Why social signal matters
While the algorithms behind search engine rankings may not be open to the public, it’s clear that social media outcomes – your shares, your likes, your followers, friends and circles – all feed into your search engine rankings. Google, which only a few years ago left Facebook largely untouched, now takes account of a broad spectrum of social networking sites.
Social signal of course feeds into backlinks, one of the biggest factors in SEO. If people are sharing links to you, whether it’s on Twitter, Facebook or any of a number of other sites, then that’s more back links to your site, and that contributes to a higher ranking.
But there’s something else as well, the actual social side of social networks. A strong social signal means you are more connected to your customers. It allows you to be more responsive to their needs, and allows them to feel like they can reach you. This adds to all those likes, links and other contributions to your ranking.
Visible value
The best way to increase your social presence is by providing value through your site, and by making that value instantly clear when your pages appear on social media. This can be tricky to achieve. Most social media have limitations around what will be visible, such as Twitter’s 140 character text limit. Good design is therefore crucial.
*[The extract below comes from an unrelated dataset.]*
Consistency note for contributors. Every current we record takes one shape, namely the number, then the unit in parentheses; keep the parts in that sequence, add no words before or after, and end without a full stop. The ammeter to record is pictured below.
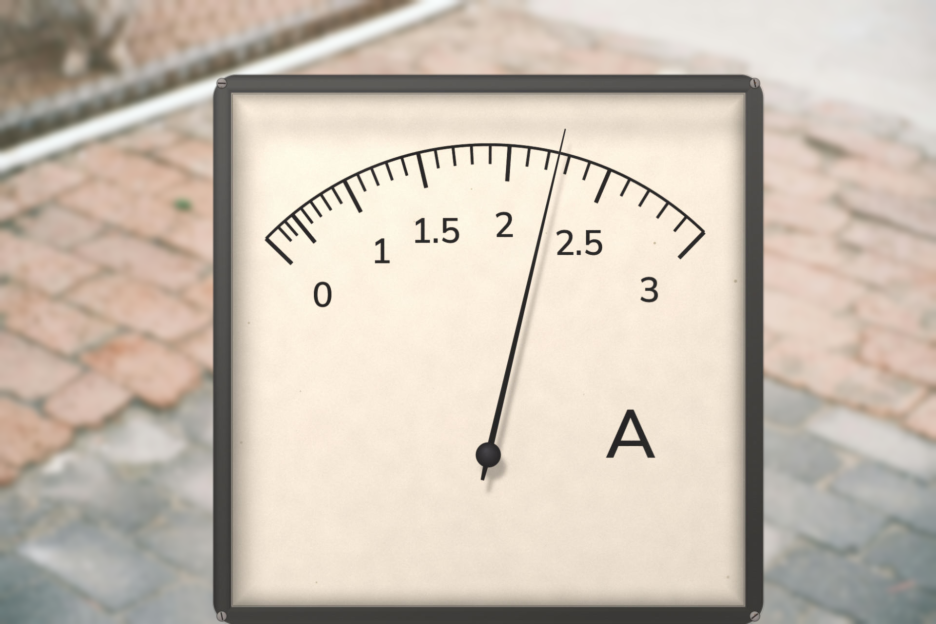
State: 2.25 (A)
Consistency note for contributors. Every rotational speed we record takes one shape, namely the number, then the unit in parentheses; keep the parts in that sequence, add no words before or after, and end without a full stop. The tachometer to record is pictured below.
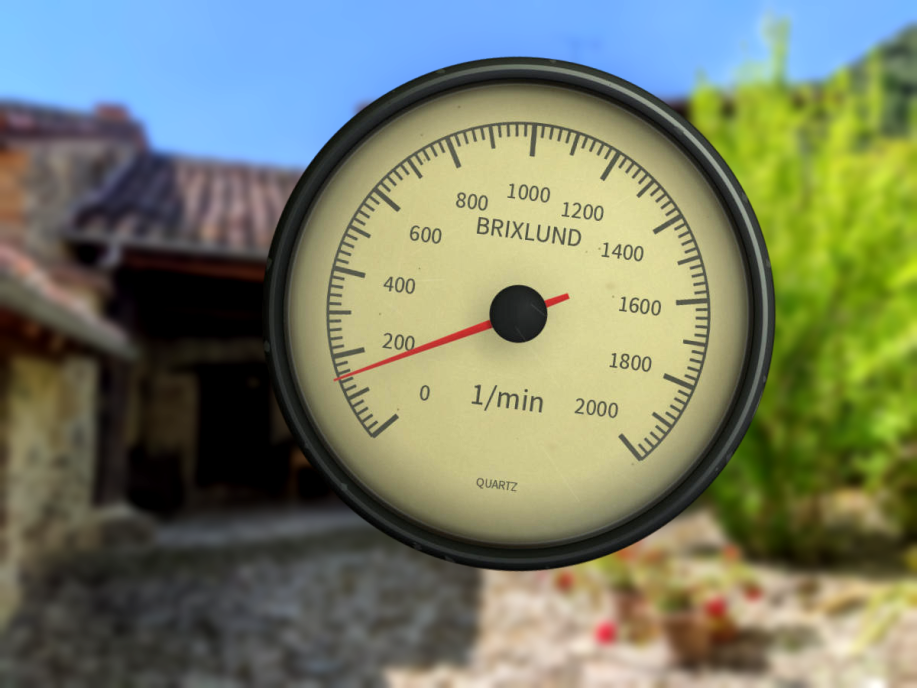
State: 150 (rpm)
Think carefully about which images will appear on each page, and where. Which of them will show when the site is shared through Facebook, through Twitter, through Pinterest? What image or design trick have you used to make your site appealing through those formats?
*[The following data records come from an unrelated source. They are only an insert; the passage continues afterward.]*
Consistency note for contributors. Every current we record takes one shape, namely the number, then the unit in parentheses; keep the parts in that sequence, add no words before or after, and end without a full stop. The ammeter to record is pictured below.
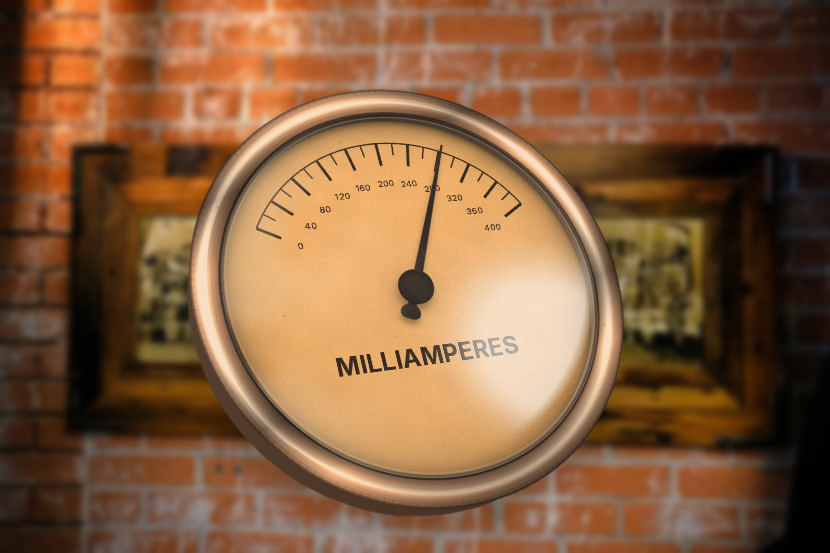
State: 280 (mA)
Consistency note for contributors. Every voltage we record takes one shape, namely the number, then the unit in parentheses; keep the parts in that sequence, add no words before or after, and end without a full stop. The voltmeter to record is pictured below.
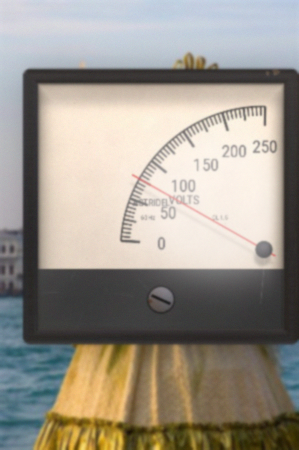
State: 75 (V)
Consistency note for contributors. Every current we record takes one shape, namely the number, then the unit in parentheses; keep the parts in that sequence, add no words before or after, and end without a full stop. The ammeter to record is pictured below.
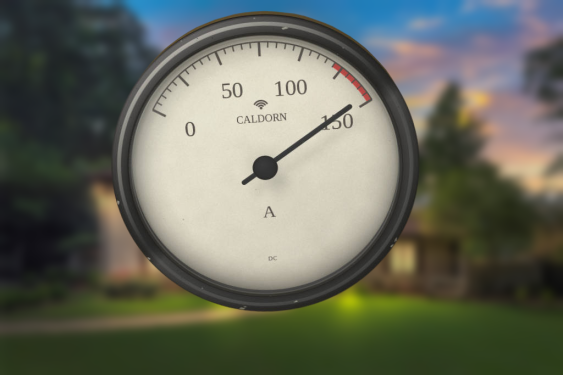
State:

Think carefully too about how much text you put on the page and where. Which piece of text will Facebook show? What are your 140 Twitter characters, and why will they make people want to read more? The better your page presents itself on social media the stronger your signal will become.
What people see in the first instant after they click your link will also matter. We see hundreds of links a day on social media, click on a select few, read even fewer. If the very top of your page grabs readers then they are more likely to carry on reading and so to share. If not then your signal is instantly weakened.
Customer focus
Social media create a pull system for customers to get content, not a push one driven by producers. Your potential customers skim through the different options available and pick out those that appeal to them, not the ones you want them to read.
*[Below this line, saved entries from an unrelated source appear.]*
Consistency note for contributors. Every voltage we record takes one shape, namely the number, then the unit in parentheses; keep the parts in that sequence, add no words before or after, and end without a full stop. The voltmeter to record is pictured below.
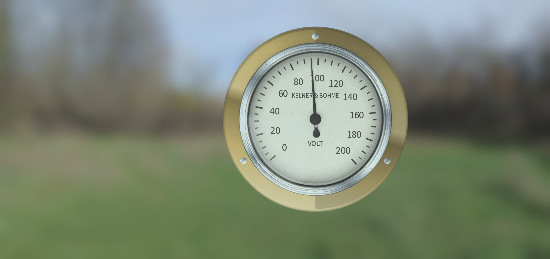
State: 95 (V)
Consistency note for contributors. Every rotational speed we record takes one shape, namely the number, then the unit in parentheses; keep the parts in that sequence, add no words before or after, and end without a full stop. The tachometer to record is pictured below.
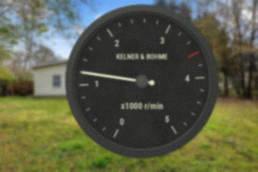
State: 1200 (rpm)
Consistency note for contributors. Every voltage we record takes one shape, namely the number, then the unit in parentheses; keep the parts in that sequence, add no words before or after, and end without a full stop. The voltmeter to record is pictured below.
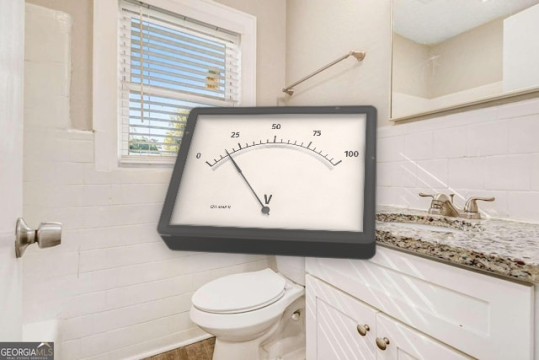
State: 15 (V)
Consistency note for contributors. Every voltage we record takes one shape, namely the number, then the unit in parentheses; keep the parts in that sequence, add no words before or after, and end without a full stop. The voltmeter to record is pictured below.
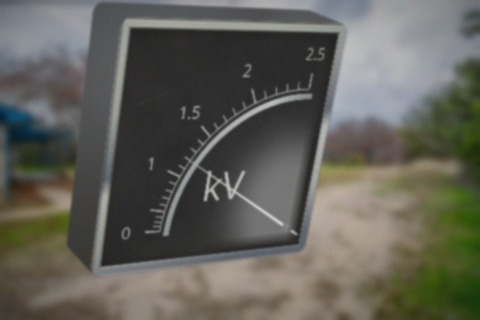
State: 1.2 (kV)
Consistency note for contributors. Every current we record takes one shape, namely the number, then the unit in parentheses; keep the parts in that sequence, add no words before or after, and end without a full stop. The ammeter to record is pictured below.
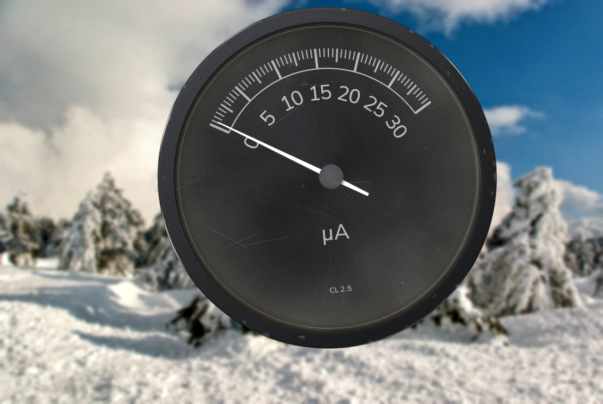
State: 0.5 (µA)
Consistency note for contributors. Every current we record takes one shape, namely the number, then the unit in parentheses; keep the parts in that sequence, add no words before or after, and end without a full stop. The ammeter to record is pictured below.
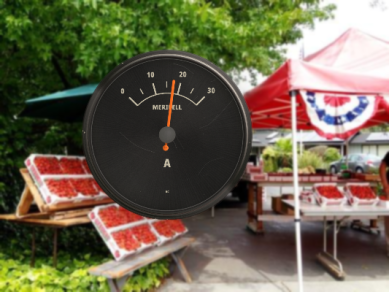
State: 17.5 (A)
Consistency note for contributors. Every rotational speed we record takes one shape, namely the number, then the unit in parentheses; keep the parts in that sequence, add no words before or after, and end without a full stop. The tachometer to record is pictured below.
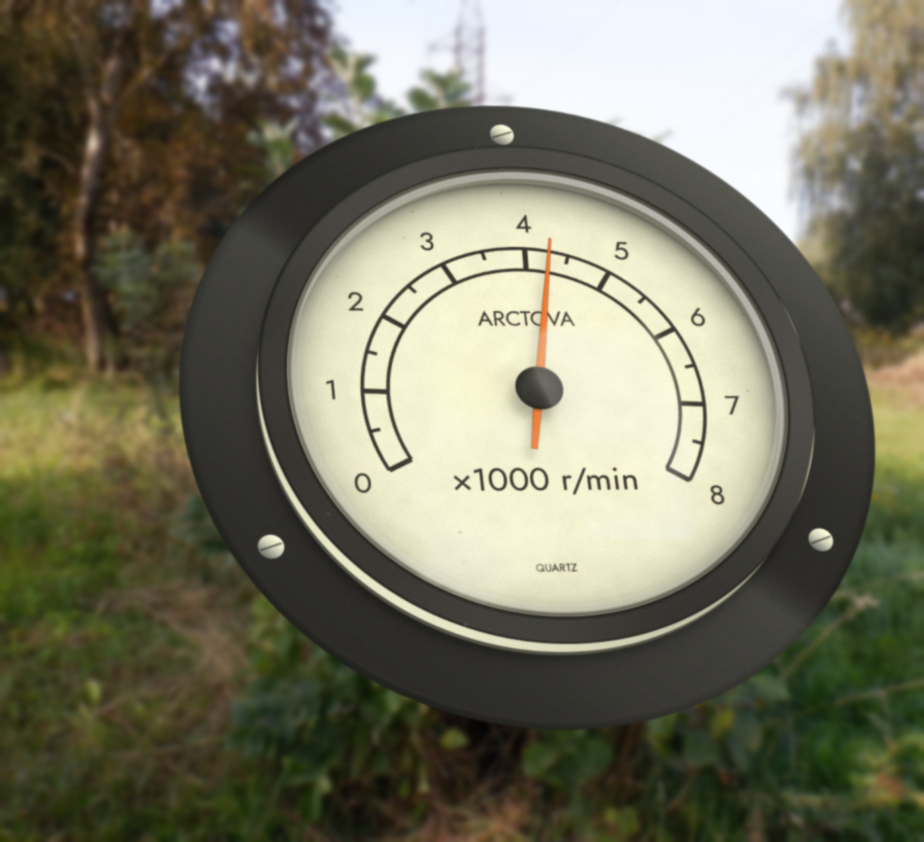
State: 4250 (rpm)
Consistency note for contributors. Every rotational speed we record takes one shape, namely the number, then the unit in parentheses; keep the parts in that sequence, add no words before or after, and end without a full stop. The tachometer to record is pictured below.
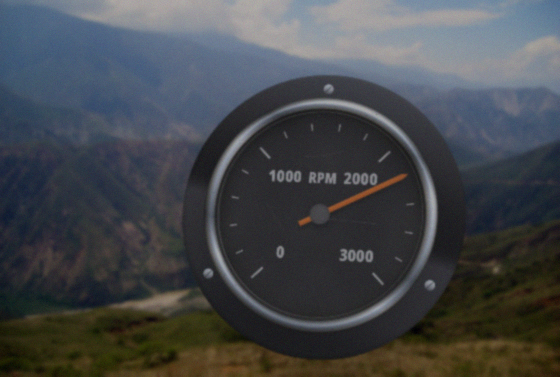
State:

This means that, in designing your site, you need to stay focussed on the desires of your customers rather than your business. You might want them to go to your store, but unless they’ve already decided to buy from you that’s not the thing to show in your social signal. Design your pages to show customers interesting content in a pleasing way and they’ll come to you. Getting them to the store or the bookings page can follow from that.
Social design
As people grow up with social media, social signal is going to become ever more important. Design is a big part of that, so make sure that you’re designing to support your social signal.